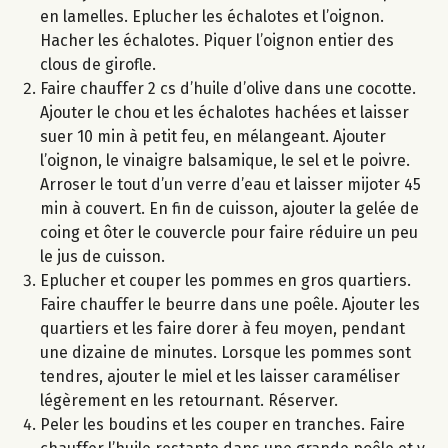
en lamelles. Eplucher les échalotes et l’oignon.
Hacher les échalotes. Piquer l’oignon entier des
clous de girofle.
Faire chauffer 2 cs d’huile d’olive dans une cocotte.
Ajouter le chou et les échalotes hachées et laisser
suer 10 min à petit feu, en mélangeant. Ajouter
l’oignon, le vinaigre balsamique, le sel et le poivre.
Arroser le tout d’un verre d’eau et laisser mijoter 45
min à couvert. En fin de cuisson, ajouter la gelée de
coing et ôter le couvercle pour faire réduire un peu
le jus de cuisson.
Eplucher et couper les pommes en gros quartiers.
Faire chauffer le beurre dans une poêle. Ajouter les
quartiers et les faire dorer à feu moyen, pendant
une dizaine de minutes. Lorsque les pommes sont
tendres, ajouter le miel et les laisser caraméliser
légèrement en les retournant. Réserver.
Peler les boudins et les couper en tranches. Faire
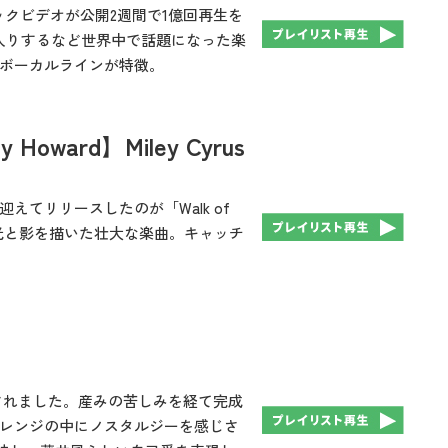
ージックビデオが公開2週間で1億回再生を
入りするなど世界中で話題になった楽
ボーカルラインが特徴。
any Howard】Miley Cyrus
てリリースしたのが「Walk of
光と影を描いた壮大な楽曲。キャッチ
曲されました。産みの苦しみを経て完成
レンジの中にノスタルジーを感じさ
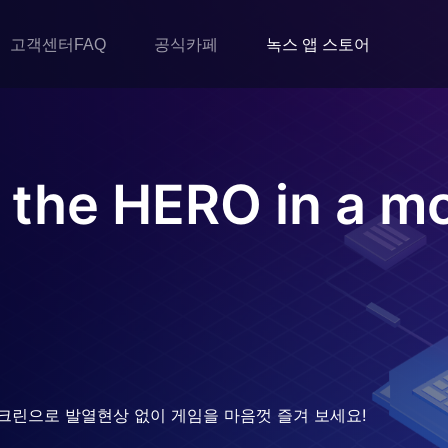
고객센터FAQ
공식카페
녹스 앱 스토어
 the HERO in a m
크린으로 발열현상 없이 게임을 마음껏 즐겨 보세요!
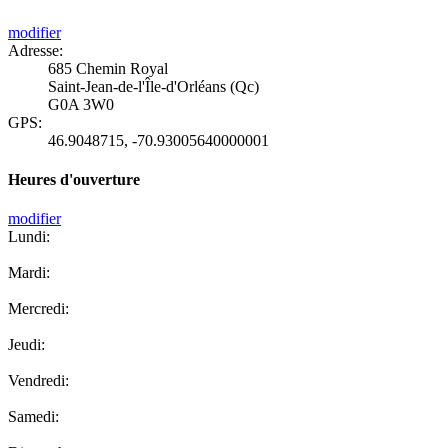
modifier
Adresse:
685 Chemin Royal
Saint-Jean-de-l'Île-d'Orléans (Qc)
G0A 3W0
GPS:
46.9048715
,
-70.93005640000001
Heures d'ouverture
modifier
Lundi:
Mardi:
Mercredi:
Jeudi:
Vendredi:
Samedi:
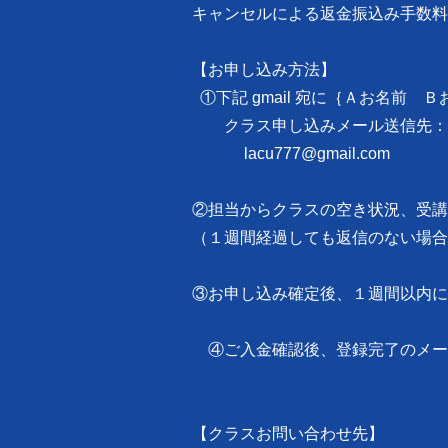
キャンセルによる返金振込み手数料
【お申し込み方法】
①下記 gmail 宛に｛Ａお名前
クラス申し込みメール送信先：
lacu777@gmail.com
②担当からクラスの空き状況、受講
（１週間経過しても返信のない場合
③お申し込み確定後、１週間以内に
④ご入金確認後、登録完了のメー
【クラスお問い合わせ先】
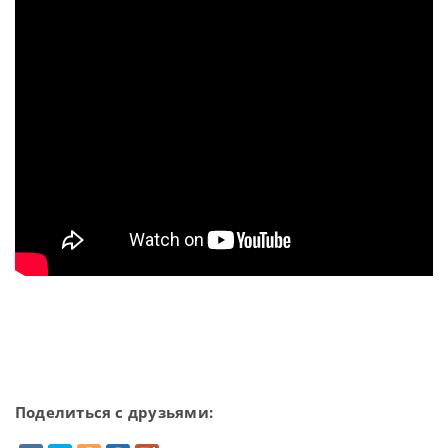
Поделиться с друзьями:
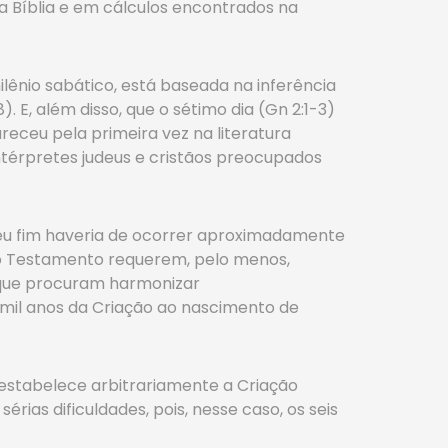
 Bíblia e em cálculos encontrados na
milênio sabático, está baseada na inferência
. E, além disso, que o sétimo dia (Gn 2:1-3)
receu pela primeira vez na literatura
intérpretes judeus e cristãos preocupados
 seu fim haveria de ocorrer aproximadamente
igo Testamento requerem, pelo menos,
, que procuram harmonizar
 mil anos da Criação ao nascimento de
estabelece arbitrariamente a Criação
ias dificuldades, pois, nesse caso, os seis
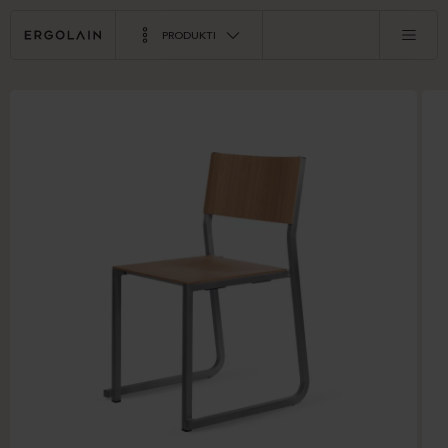
PRODUKTI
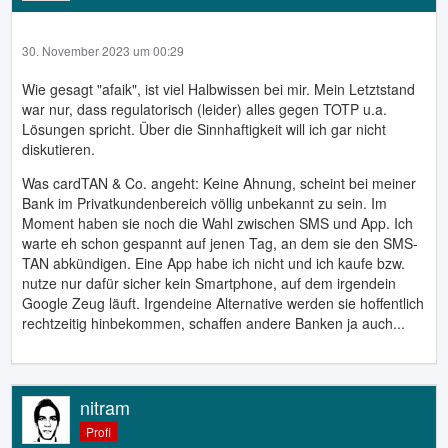
30. November 2023 um 00:29
Wie gesagt "afaik", ist viel Halbwissen bei mir. Mein Letztstand
war nur, dass regulatorisch (leider) alles gegen TOTP u.a.
Lösungen spricht. Über die Sinnhaftigkeit will ich gar nicht
diskutieren.
Was cardTAN & Co. angeht: Keine Ahnung, scheint bei meiner
Bank im Privatkundenbereich völlig unbekannt zu sein. Im
Moment haben sie noch die Wahl zwischen SMS und App. Ich
warte eh schon gespannt auf jenen Tag, an dem sie den SMS-
TAN abkündigen. Eine App habe ich nicht und ich kaufe bzw.
nutze nur dafür sicher kein Smartphone, auf dem irgendein
Google Zeug läuft. Irgendeine Alternative werden sie hoffentlich
rechtzeitig hinbekommen, schaffen andere Banken ja auch...
nitram
Profi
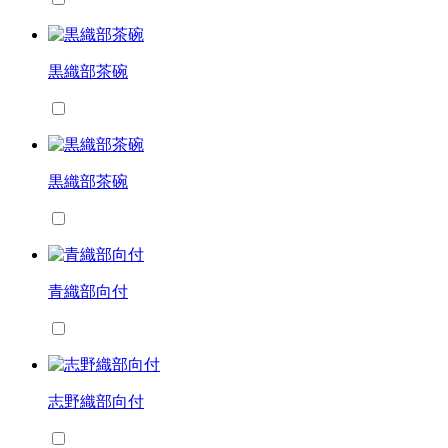
黒織部茶碗
黒織部茶碗
青織部向付
志野織部向付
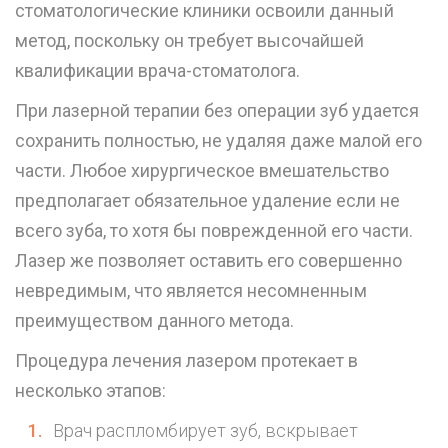
стоматологические клиники освоили данный
метод, поскольку он требует высочайшей
квалификации врача-стоматолога.
При лазерной терапии без операции зуб удается
сохранить полностью, не удаляя даже малой его
части. Любое хирургическое вмешательство
предполагает обязательное удаление если не
всего зуба, то хотя бы поврежденной его части.
Лазер же позволяет оставить его совершенно
невредимым, что является несомненным
преимуществом данного метода.
Процедура лечения лазером протекает в
несколько этапов:
Врач распломбирует зуб, вскрывает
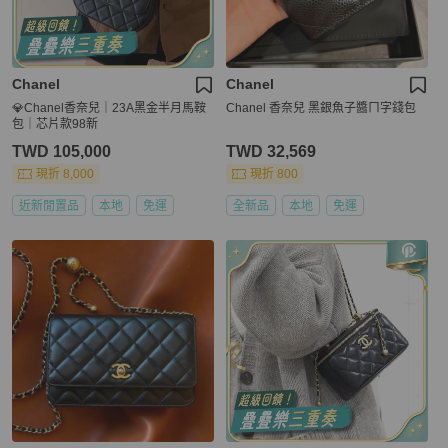
Chanel
Chanel
💎Chanel香奈兒｜23A黑金半月馬鞍
Chanel 香奈兒 黑銀魚子醬ㄇ字錢包
包｜芯片款98新
TWD 105,000
TWD 32,569
現折 8,000
現折 800
近新閒置品
本地
免運
全新品
本地
免運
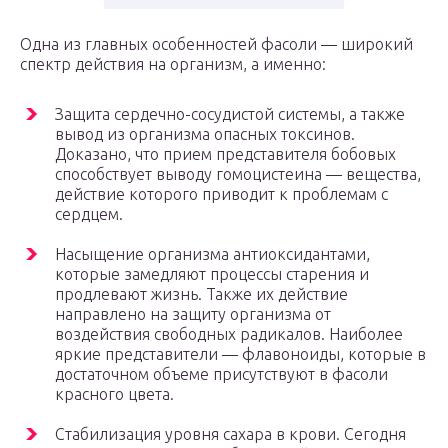
Одна из главных особенностей фасоли — широкий
спектр действия на организм, а именно:
Защита сердечно-сосудистой системы, а также
вывод из организма опасных токсинов.
Доказано, что прием представителя бобовых
способствует выводу гомоцистеина — вещества,
действие которого приводит к проблемам с
сердцем.
Насыщение организма антиоксидантами,
которые замедляют процессы старения и
продлевают жизнь. Также их действие
направлено на защиту организма от
воздействия свободных радикалов. Наиболее
яркие представители — флавоноиды, которые в
достаточном объеме присутствуют в фасоли
красного цвета.
Стабилизация уровня сахара в крови. Сегодня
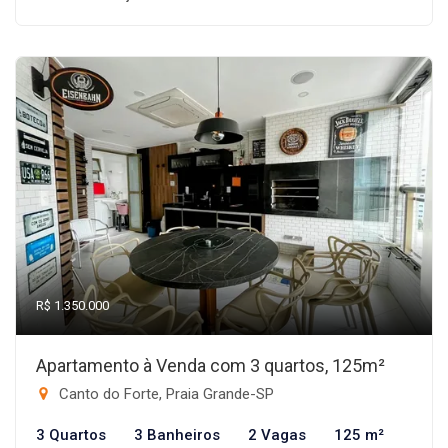
R$ 1.350.000
Apartamento à Venda com 3 quartos, 125m²
Canto do Forte, Praia Grande-SP
3 Quartos
3 Banheiros
2 Vagas
125 m²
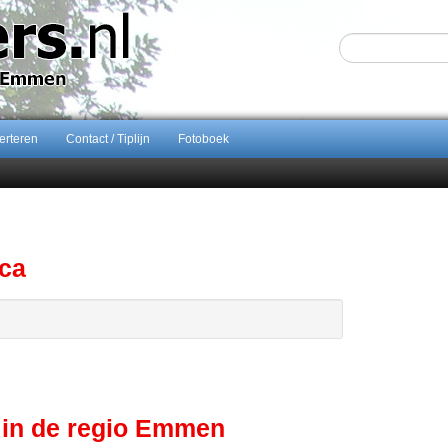
erteren
Contact / Tiplijn
Fotoboek
Sijbom-Maatje
end van Almere City
ontract bij FC Emmen
ents breidt samenwerking Emmen uit als nieuwe rugsponsor
ica
 in de regio Emmen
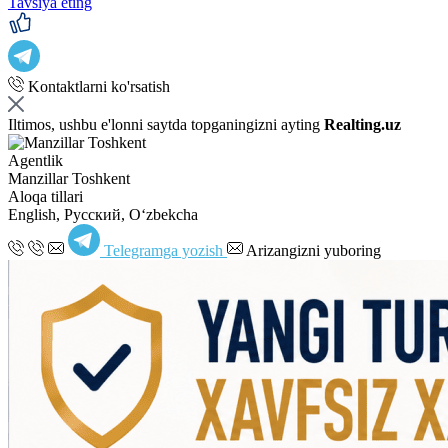
Tavsiya eting
Kontaktlarni ko'rsatish
Iltimos, ushbu e'lonni saytda topganingizni ayting
Realting.uz
Agentlik
Manzillar Toshkent
Aloqa tillari
English, Русский, Oʻzbekcha
Telegramga yozish
Arizangizni yuboring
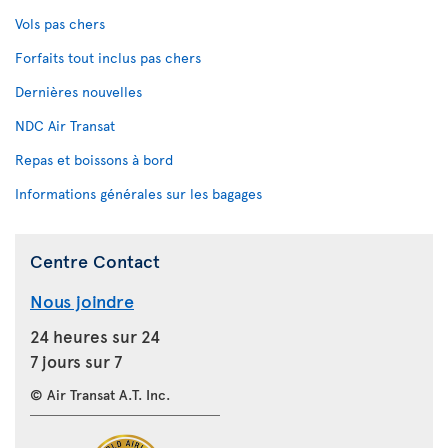
Vols pas chers
Forfaits tout inclus pas chers
Dernières nouvelles
NDC Air Transat
Repas et boissons à bord
Informations générales sur les bagages
Centre Contact
Nous joindre
24 heures sur 24
7 jours sur 7
© Air Transat A.T. Inc.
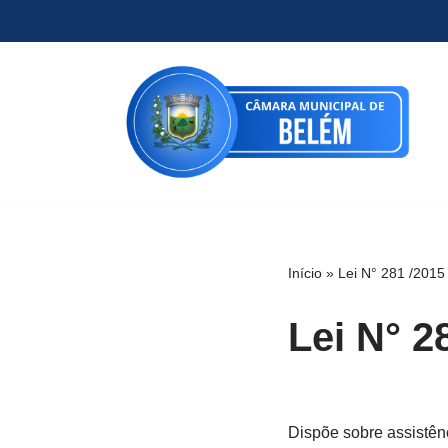
Pular
para
o
conteúdo
Início
»
Lei N° 281 /2015
Lei N° 2
Dispõe sobre assistê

REQUIREMENT:
Tally the lines in the items above that contain the word "Emmen", and reply with that number alone.

REPLY:
3